Related: Asking Dawgs By Nature: This is the week for the Patriots to get their ground game going

Seattle Seahawks v Cleveland Browns Photo by: 2019 Nick Cammett/Diamond Images via Getty Images

The Cleveland Browns entered the 2019 season with considerable hype on their side, in large parts because of the projected development of their offense behind former first-round draft pick Baker Mayfield at quarterback and offseason trade acquisition Odell Beckham Jr. at the number one wide receiver position. Together, the two were expected to help lift a team that ended 2018 with a 7-8-1 record into the playoffs for the first time since 2002.

Seven weeks into the season, however, the team has had its fair share of miscues on the offensive side of the ball: Cleveland, which enters the game against the New England Patriots with a 2-4 record, ranks just 23rd in scoring offense after averaging only 20 points per game. Furthermore, the unit has suffered with ball security and has already given possessions away 14 times in six games — the second most in all of football.

As they often do, the team’s problems start at the quarterback position. Mayfield has not taken the expected second-year jump, and has been erratic at times: the 24-year-old leads the NFL in interceptions at this point in the season with 11, and has also completed just 56.6% of his pass attempts (112 of 198) while throwing a mere five touchdowns. His passer rating of 66.0 currently ranks just 30th out of 32 qualifying quarterbacks.

“There have been several contributing factors to it, and Mayfield is one of those factors,” Chris Pokorny, managing editor at Dawgs By Nature, told Pats Pulpit earlier this week. “He has 11 interceptions through six games, which is an unacceptable turnover rate. About half of those interceptions are passes that hit his receivers in the hands, but instead of them ‘just being dropped passes,’ the receivers are tipping them in the air for the defense to grab.”

“The counter argument to that would be that Mayfield needs to throw a better ball. Yes, NFL-level receivers should still be making any catches in their catch radius, but Mayfield can also make their lives a lot easier with improved ball placement,” Chris continued when talking about the first-overall pick of the 2018 draft, and the struggles that have followed him so far in his second year in the NFL.

As Chris also pointed out, however, the Browns’ offensive play-calling from head coach Freddie Kitchens and coordinator Todd Monken has not exactly helped him during the early portions of the season.
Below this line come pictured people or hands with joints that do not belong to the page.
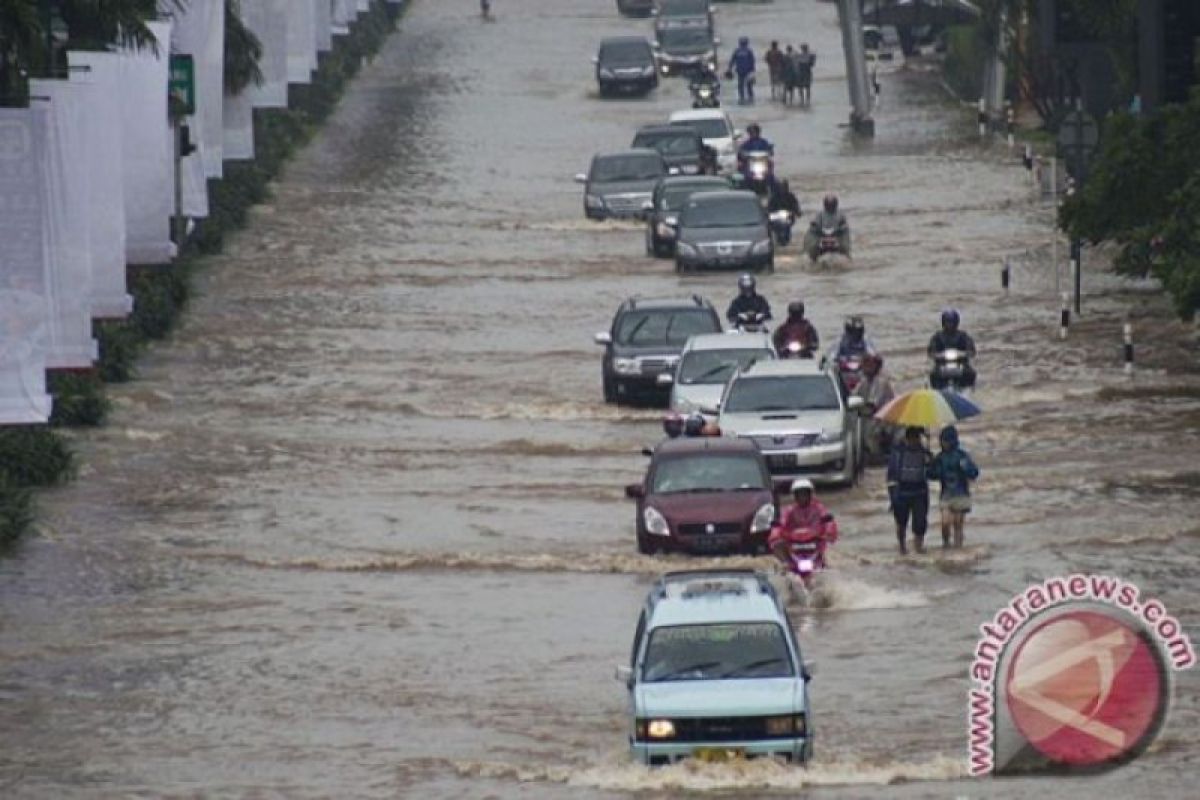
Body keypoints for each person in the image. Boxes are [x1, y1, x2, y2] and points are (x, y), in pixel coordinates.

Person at [927, 425, 980, 549]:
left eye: (945, 440)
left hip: (961, 494)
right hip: (946, 495)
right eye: (942, 440)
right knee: (945, 522)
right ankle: (946, 543)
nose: (943, 443)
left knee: (958, 523)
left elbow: (974, 473)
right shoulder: (939, 457)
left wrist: (965, 467)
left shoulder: (962, 455)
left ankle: (958, 547)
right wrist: (930, 465)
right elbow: (931, 475)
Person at [769, 478, 839, 569]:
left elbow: (828, 521)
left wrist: (829, 533)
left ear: (810, 494)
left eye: (805, 494)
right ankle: (786, 566)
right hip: (794, 543)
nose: (802, 497)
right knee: (781, 559)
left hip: (814, 541)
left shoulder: (819, 508)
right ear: (795, 496)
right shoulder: (789, 510)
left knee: (829, 561)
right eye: (800, 494)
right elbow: (780, 524)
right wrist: (775, 535)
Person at [886, 427, 931, 554]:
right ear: (906, 439)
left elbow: (931, 470)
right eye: (911, 439)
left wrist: (929, 456)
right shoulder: (898, 453)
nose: (914, 441)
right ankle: (902, 547)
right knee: (901, 523)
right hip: (902, 493)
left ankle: (918, 547)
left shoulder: (924, 452)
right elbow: (891, 476)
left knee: (920, 523)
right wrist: (892, 497)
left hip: (920, 492)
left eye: (916, 438)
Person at [853, 354, 896, 460]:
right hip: (872, 416)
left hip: (884, 418)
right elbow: (854, 396)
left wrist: (860, 409)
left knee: (870, 430)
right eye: (864, 365)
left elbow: (873, 405)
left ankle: (876, 455)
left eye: (868, 365)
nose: (864, 368)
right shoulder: (864, 382)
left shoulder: (881, 382)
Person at [926, 308, 977, 389]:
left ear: (956, 322)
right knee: (933, 375)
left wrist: (967, 353)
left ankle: (969, 391)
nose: (949, 324)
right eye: (947, 322)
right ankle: (936, 391)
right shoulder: (937, 337)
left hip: (960, 364)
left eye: (951, 322)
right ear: (943, 322)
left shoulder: (963, 336)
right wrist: (935, 354)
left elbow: (971, 349)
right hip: (942, 365)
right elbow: (931, 350)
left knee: (970, 373)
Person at [804, 194, 850, 261]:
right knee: (813, 247)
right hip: (822, 235)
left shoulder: (840, 215)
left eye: (832, 204)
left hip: (836, 234)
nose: (830, 206)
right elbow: (815, 223)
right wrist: (814, 226)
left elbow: (844, 223)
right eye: (829, 204)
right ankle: (812, 258)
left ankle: (847, 256)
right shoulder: (820, 214)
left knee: (844, 246)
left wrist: (842, 227)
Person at [766, 180, 800, 245]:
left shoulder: (791, 196)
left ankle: (787, 237)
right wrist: (768, 212)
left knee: (789, 224)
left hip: (788, 216)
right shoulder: (775, 197)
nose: (784, 189)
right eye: (782, 187)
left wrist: (797, 211)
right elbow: (769, 206)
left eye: (785, 187)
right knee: (770, 225)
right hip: (776, 216)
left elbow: (795, 205)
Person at [726, 36, 756, 104]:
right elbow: (732, 60)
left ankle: (746, 97)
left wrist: (729, 68)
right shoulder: (742, 51)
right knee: (744, 85)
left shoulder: (745, 51)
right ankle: (745, 97)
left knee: (746, 85)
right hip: (742, 71)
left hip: (745, 71)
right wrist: (729, 68)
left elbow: (752, 61)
Furthermore, Mayfield himself has often relied too much on his own athletic abilities to make plays. Both issues have been somewhat resolved as the season went along, but the offense is still struggling to get going.

“The issues since then have been poor execution, with the aforementioned untimely drops-leading-to-interceptions playing a big role,” said Chris. “Against the 49ers in Week 5, the Browns were about to make it a 14-10 deficit heading into the half, but wide receiver Antonio Callaway tipped a touchdown pass up into the air for an interception, which instead made it a 21-3 deficit.”

“In Week 6 against the Seahawks, the Browns were in prime position to go up 27-12 just before halftime, but Cleveland inexplicably rushed to the line of scrimmage, tried forcing a pass to WR Jarvis Landry, and it was deflected into the air for an interception,” he continued. “The Browns then only led 20-18 at the half. Both situations are perfect examples of the frustration with this Cleveland team so far.”

“They have been their own worst enemy, and after facing those adverse turning points in game that don’t go their way, the team is unable to rebound,” added Chris. Entering the game against the Patriots, ball security therefore needs to be on the top of the list of things to work on for the Browns: New England’s defense, after all, is the best in the NFL at forcing turnovers and has registered a whooping 18 interceptions in just seven games this year.

While Cleveland has had its fair share of issues in the passing game, not all has been bad for the team offensively. After all, the Browns have gotten some impressive production out of second-year running back Nick Chubb: the 23-year-old has carried the football 114 times this year for 607 yards and six scores, while also catching 20 passes for an additional 128 yards — accounting for one third of the team’s offensive production.

“The one consistent element the Browns have had in all six games is the running ability of Nick Chubb,” said Chris about the former second-round draft pick. “Even when the Browns have faced top-ranked run defenses, Chubb still comes out of the game averaging five yards per carry and close to a 100-yard performance. The Patriots have been so good in every facet defensively, so I’m curious how things will go especially since Cleveland is expected to make at least one change in the starting lineup of the offensive line.”

The Patriots, of course, use a similar strategy each week when it comes to playing defense: make the opponent play left-handed by taking away what it does best. In Cleveland’s case, the running game seems like a logical choice as Chubb has been one of the league’s most productive backs seven weeks into the season, and the motor behind the little success the Browns have had on offense — all while the team’s aerial attack has struggled to find its rhythm.

However, the Patriots could also opt to look elsewhere to find matchups to focus on as Chris pointed out: “Perhaps the Browns’ talented receiving tandem of Odell Beckham and Jarvis Landry will continue to be the focal point of the Patriots’ game plan to eliminate — in other words, they might prefer to let Chubb have a decent day on the ground, as long as it means never letting Beckham and Landry beat them.”

The two wide receivers, who have caught a combined 54 passes for 875 yards and a touchdown so far, are among the most talented one-two punches in the NFL. Patriots fans should also have another name on their radar, however, as Chris said: slot receiver Rashard Higgins. He has only two catches for 46 yards on his 2019 résumé after missing the previous five games, but might have the best chemistry among the Browns’ weapons with the team’s quarterback.

“His return to action has been frustrating because the belief was that he was ready to go for the past two to three games, only to be scratched,” said Chris about the fourth-year man, who has not played since the season opener. “Higgins was vocal about his frustration too, but head coach Freddie Kitchens excused it by insinuating that they wanted Higgins to be 100% back instead of just 90% back (my words, not his).”

“The best way to describe Higgins is that he’s just a solid player,” he continued when talking about a player that will likely go against Patriots slot cornerback Jonathan Jones. “He runs good routes, knows how to move with his quarterback, doesn’t drop passes, etc. He won’t light up the stat sheet, but if he finally returns to action, he will do a lot of the little things to be the security blanket that Mayfield has lacked much of the season.”